→ **Your task**: Reproduce the records that follow without alteration, apart from removing the pictures.
↓↓↓
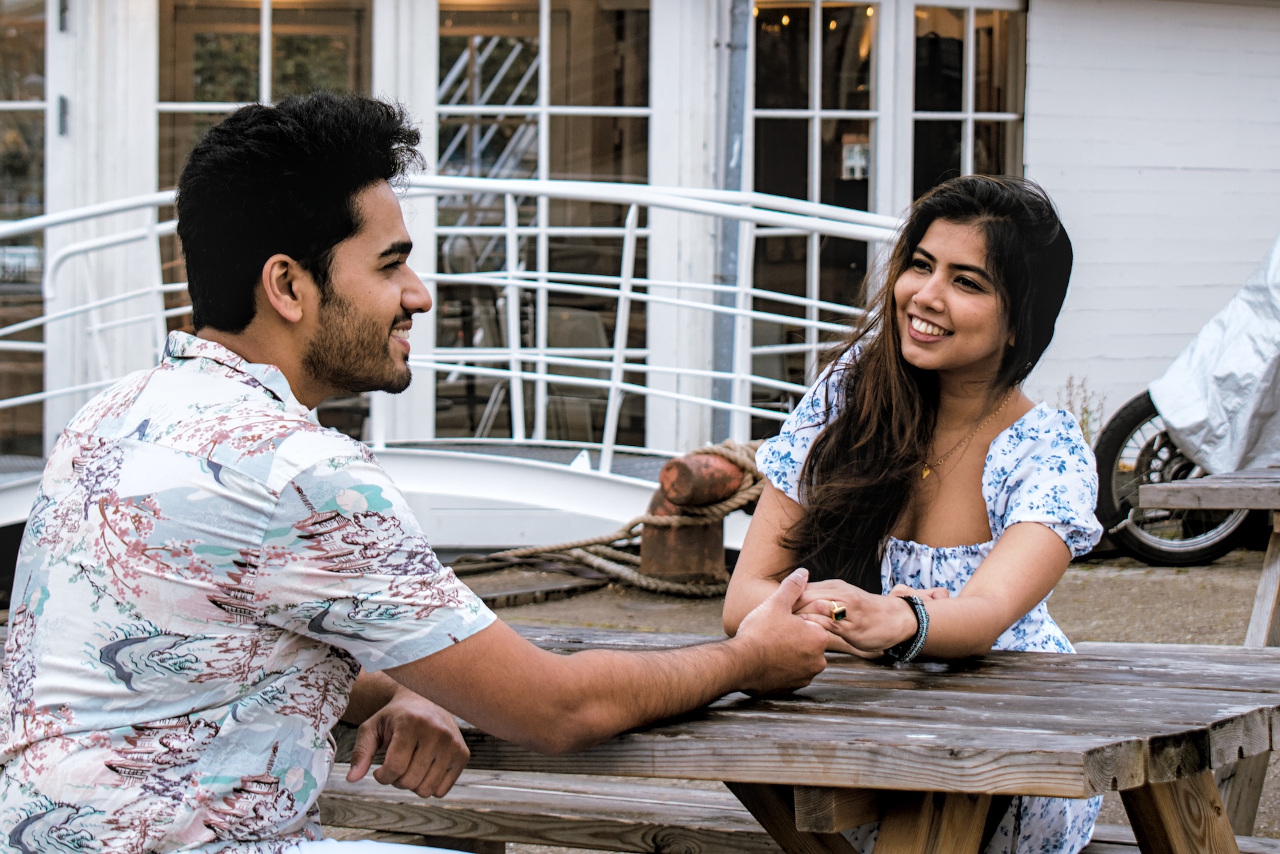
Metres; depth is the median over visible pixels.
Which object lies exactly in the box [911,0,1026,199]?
window
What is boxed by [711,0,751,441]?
drainpipe
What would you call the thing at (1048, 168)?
building
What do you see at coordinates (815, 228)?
railing
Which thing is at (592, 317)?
chair
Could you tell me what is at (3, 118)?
glass door
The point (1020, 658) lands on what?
picnic table
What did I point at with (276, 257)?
man
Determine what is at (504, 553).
rope
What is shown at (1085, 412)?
plant
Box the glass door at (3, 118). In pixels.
[0,0,50,458]
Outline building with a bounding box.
[1,0,1279,546]
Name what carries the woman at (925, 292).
on the wooden bench
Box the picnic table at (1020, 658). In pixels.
[316,624,1279,853]
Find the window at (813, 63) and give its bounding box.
[754,0,884,426]
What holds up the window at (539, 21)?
in the building
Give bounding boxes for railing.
[0,179,897,528]
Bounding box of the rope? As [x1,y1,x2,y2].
[455,440,765,595]
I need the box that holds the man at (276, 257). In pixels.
[0,90,840,853]
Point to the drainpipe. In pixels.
(735, 78)
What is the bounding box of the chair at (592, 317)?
[546,306,613,440]
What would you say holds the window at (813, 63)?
in the building
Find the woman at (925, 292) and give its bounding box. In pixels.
[727,170,1109,853]
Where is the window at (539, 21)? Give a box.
[434,0,652,448]
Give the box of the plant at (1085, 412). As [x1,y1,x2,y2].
[1059,375,1105,446]

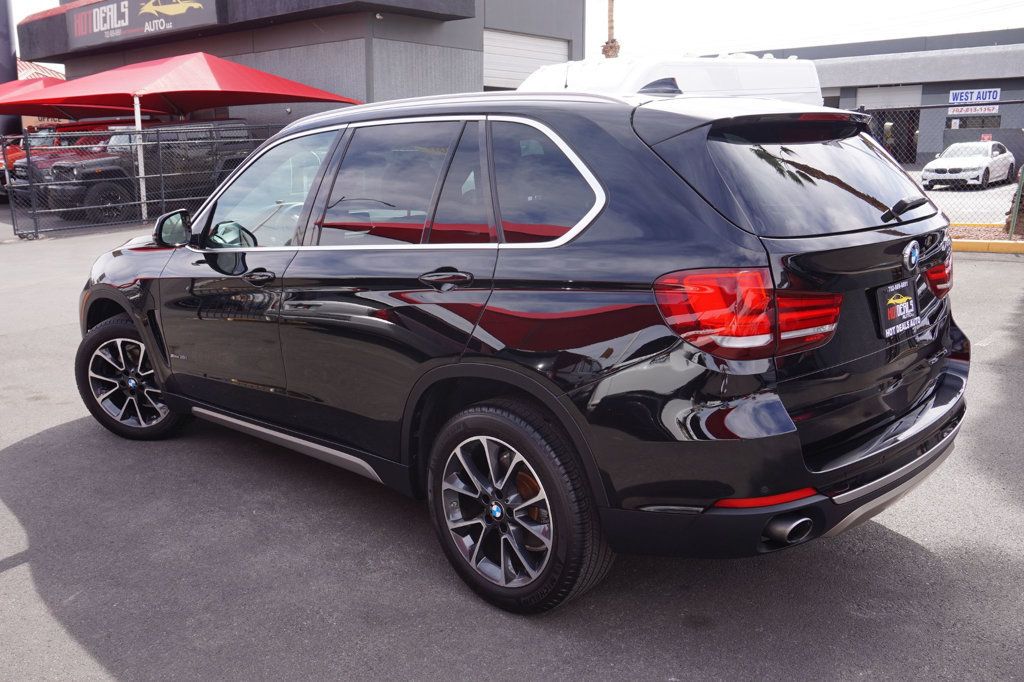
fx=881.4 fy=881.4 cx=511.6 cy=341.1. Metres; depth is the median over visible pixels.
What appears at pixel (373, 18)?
dealership building
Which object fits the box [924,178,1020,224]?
parking lot
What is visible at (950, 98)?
sign
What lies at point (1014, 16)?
sky
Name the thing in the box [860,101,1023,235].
chain-link fence
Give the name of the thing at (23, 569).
asphalt lot
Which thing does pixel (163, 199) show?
chain-link fence
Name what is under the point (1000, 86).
building
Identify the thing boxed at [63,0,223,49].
store sign
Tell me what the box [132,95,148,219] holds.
canopy post
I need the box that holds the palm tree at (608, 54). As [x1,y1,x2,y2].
[601,0,619,58]
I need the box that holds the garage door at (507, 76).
[483,28,568,89]
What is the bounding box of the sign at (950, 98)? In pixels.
[948,87,1001,105]
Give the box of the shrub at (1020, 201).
[1004,163,1023,236]
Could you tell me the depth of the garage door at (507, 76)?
23.60 m
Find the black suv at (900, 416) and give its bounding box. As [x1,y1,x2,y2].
[73,86,969,614]
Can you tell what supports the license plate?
attached to the black suv at (900, 416)
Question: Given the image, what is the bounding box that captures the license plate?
[874,277,921,338]
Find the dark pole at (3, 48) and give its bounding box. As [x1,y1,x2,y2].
[0,0,19,139]
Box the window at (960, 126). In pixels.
[944,114,1001,130]
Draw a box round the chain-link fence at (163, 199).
[1,120,297,239]
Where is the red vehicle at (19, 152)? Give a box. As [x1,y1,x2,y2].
[0,137,25,196]
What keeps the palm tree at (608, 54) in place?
on the ground
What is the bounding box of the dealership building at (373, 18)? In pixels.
[10,0,584,127]
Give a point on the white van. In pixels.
(734, 76)
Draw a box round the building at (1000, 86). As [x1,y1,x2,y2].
[714,29,1023,169]
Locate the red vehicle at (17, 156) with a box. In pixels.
[1,120,121,200]
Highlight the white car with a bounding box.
[921,140,1014,189]
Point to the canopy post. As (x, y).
(141, 171)
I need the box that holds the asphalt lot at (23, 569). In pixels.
[0,222,1023,681]
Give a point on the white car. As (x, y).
(944, 164)
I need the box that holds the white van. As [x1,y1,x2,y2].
[517,52,826,106]
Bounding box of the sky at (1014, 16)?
[7,0,1023,59]
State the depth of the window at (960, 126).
32.37 m
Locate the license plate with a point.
(888, 317)
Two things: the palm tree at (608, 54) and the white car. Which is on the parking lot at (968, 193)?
the white car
↑↑↑
→ **Reply**:
Metres; depth is the median over visible pixels.
Which object lies exactly in the box [911,0,1026,199]?
window
What is boxed by [711,0,751,441]?
drainpipe
What would you call the thing at (1048, 168)?
building
What do you see at coordinates (815, 228)?
railing
Which thing is at (592, 317)?
chair
Could you tell me what is at (3, 118)?
glass door
The point (1020, 658) lands on what?
picnic table
What did I point at with (276, 257)?
man
Determine what is at (504, 553).
rope
What is shown at (1085, 412)?
plant
Box the glass door at (3, 118). In pixels.
[0,0,50,458]
Outline building with a bounding box.
[1,0,1279,546]
Name what carries the woman at (925, 292).
on the wooden bench
Box the picnic table at (1020, 658). In pixels.
[316,624,1279,853]
Find the window at (813, 63) and give its bounding box.
[754,0,884,426]
What holds up the window at (539, 21)?
in the building
Give bounding boxes for railing.
[0,179,897,528]
Bounding box of the rope? As [x1,y1,x2,y2].
[455,440,765,595]
I need the box that holds the man at (276, 257). In pixels.
[0,90,840,853]
Point to the drainpipe. In pixels.
(735, 78)
What is the bounding box of the chair at (592, 317)?
[546,306,613,440]
What would you say holds the window at (813, 63)?
in the building
Find the woman at (925, 292) and give its bounding box. In pixels.
[727,170,1109,853]
Where is the window at (539, 21)? Give a box.
[434,0,652,448]
Give the box of the plant at (1085, 412). As [x1,y1,x2,y2].
[1059,375,1105,446]

fx=881.4 fy=881.4 cx=511.6 cy=341.1. Metres; depth is the median over visible pixels.
What appears at pixel (373, 18)?
dealership building
Which object fits the box [924,178,1020,224]?
parking lot
What is visible at (950, 98)?
sign
What lies at point (1014, 16)?
sky
Name the thing in the box [860,101,1023,235].
chain-link fence
Give the name of the thing at (23, 569).
asphalt lot
Which thing does pixel (163, 199) show?
chain-link fence
Name what is under the point (1000, 86).
building
Identify the thing boxed at [63,0,223,49].
store sign
Tell me what the box [132,95,148,219] holds.
canopy post
I need the box that holds the palm tree at (608, 54). As [x1,y1,x2,y2].
[601,0,619,58]
I need the box that holds the garage door at (507, 76).
[483,28,568,89]
What is the bounding box of the sign at (950, 98)? In pixels.
[948,87,1001,105]
Give the box of the shrub at (1020, 201).
[1004,163,1023,236]
Could you tell me the depth of the garage door at (507, 76)?
23.60 m
Find the black suv at (900, 416) and give its bounding box. As [x1,y1,x2,y2].
[73,86,969,614]
Can you tell what supports the license plate?
attached to the black suv at (900, 416)
Question: Given the image, what is the bounding box that captures the license plate?
[874,277,921,338]
Find the dark pole at (3, 48) and give its bounding box. As [x1,y1,x2,y2].
[0,0,19,139]
Box the window at (960, 126). In pixels.
[944,114,1001,130]
Draw a box round the chain-link fence at (163, 199).
[1,120,297,239]
Where is the red vehicle at (19, 152)? Give a box. As [x1,y1,x2,y2].
[0,137,25,196]
What keeps the palm tree at (608, 54) in place?
on the ground
What is the bounding box of the dealership building at (373, 18)? In pixels.
[10,0,584,127]
Give a point on the white van. In pixels.
(734, 76)
Draw a box round the building at (1000, 86). As [x1,y1,x2,y2].
[714,29,1023,169]
Locate the red vehicle at (17, 156) with a box. In pixels.
[1,120,121,200]
Highlight the white car with a bounding box.
[921,140,1014,189]
Point to the canopy post. As (x, y).
(141, 171)
I need the box that holds the asphalt lot at (23, 569). In pixels.
[0,222,1023,681]
Give a point on the white car. As (x, y).
(944, 164)
I need the box that holds the white van. As [x1,y1,x2,y2].
[517,52,826,106]
Bounding box of the sky at (1014, 16)?
[7,0,1023,59]
State the depth of the window at (960, 126).
32.37 m
Locate the license plate with a point.
(888, 317)
Two things: the palm tree at (608, 54) and the white car. Which is on the parking lot at (968, 193)?
the white car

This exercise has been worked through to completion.